Although my knowledge of early cinematic history is sparse, I think it’s safe to say that moving pictures, in a general sense, weren’t new in 1907. Early experiments with moving images date back to the ‘magic lanterns’ of the 17th and 18th centuries, but really began to pick up steam with the development of several key technologies in the 19th century. These include the lightbulb (for projection), celluloid (for film stock), photography (for images), and intermittent machinery (for moving the image).
That last bit of technology is particularly fascinating to me. From earlycinema.com:
[In 1894] The Cinématographe uses flexible film cut into 35mm wide strips and used an intermittent mechanism modeled on the sewing machine.

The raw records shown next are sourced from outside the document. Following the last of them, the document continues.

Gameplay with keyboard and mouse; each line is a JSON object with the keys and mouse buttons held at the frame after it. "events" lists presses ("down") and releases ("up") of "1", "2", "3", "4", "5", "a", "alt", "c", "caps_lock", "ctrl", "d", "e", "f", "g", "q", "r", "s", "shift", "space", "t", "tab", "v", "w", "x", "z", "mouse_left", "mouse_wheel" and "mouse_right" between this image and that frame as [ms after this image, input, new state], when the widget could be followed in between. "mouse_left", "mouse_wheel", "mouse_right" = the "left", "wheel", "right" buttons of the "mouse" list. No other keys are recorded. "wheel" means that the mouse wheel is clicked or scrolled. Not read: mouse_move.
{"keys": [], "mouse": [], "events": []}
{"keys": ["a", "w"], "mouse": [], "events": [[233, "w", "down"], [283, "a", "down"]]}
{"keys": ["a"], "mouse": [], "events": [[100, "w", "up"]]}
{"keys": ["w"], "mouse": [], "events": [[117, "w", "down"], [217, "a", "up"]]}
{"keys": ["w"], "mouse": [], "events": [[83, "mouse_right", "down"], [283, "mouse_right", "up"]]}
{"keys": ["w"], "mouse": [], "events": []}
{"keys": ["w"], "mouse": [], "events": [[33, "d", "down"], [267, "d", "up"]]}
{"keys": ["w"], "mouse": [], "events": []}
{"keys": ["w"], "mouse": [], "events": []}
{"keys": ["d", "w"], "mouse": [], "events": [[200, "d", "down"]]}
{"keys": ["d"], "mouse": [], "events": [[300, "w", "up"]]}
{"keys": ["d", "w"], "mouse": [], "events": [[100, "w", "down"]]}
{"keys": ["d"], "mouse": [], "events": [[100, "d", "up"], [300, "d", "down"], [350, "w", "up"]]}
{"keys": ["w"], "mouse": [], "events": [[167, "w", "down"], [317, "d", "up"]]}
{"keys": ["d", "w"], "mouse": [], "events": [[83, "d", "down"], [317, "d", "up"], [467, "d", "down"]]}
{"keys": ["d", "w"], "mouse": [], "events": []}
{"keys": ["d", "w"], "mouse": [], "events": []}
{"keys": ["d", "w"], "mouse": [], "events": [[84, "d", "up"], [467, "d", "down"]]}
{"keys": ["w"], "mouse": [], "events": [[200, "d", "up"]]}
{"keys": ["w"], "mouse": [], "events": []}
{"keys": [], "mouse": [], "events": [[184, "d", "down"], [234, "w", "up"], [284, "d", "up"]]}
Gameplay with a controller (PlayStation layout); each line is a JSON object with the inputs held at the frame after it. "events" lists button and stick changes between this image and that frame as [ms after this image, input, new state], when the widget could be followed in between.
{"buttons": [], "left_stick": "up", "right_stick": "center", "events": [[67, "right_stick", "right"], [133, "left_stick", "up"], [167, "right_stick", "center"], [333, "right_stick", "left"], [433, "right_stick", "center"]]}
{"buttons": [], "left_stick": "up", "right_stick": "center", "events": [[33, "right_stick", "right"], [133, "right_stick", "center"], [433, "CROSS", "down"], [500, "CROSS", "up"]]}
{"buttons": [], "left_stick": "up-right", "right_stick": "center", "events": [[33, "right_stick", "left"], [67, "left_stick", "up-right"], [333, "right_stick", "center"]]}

The mechanical relationship between the sewing machine and the motion picture has an interesting metaphorical quality to it. The machine drives the needle to stitch together disparate pieces of fabric much like the individual frames are ‘stitched’ together into a persistent moving image. Editing / projection is needlework in its basest mechanical sense. Of course, the advent of digital editing has changed this metaphor somewhat, but the mechanical relationship is intriguing nonetheless.
Some further reading at filmsite.org reveals that many of the established conventions for cinema were already beginning to develop before 1907. To name just a few: special effects (see A Trip to the Moon), non-chronological shooting, film editing, on-location shooting (see The Great Train Robbery), movie ‘stars’, production studios, and even the notion that movies could be commercially viable.
All in all, this is just a bit of rudimentary prep work for the first few films, and both sites I mentioned provide some much-needed historical background for the project. Check ’em out.
Also, according to Blockbuster, I should get my first DVDs either today or tomorrow.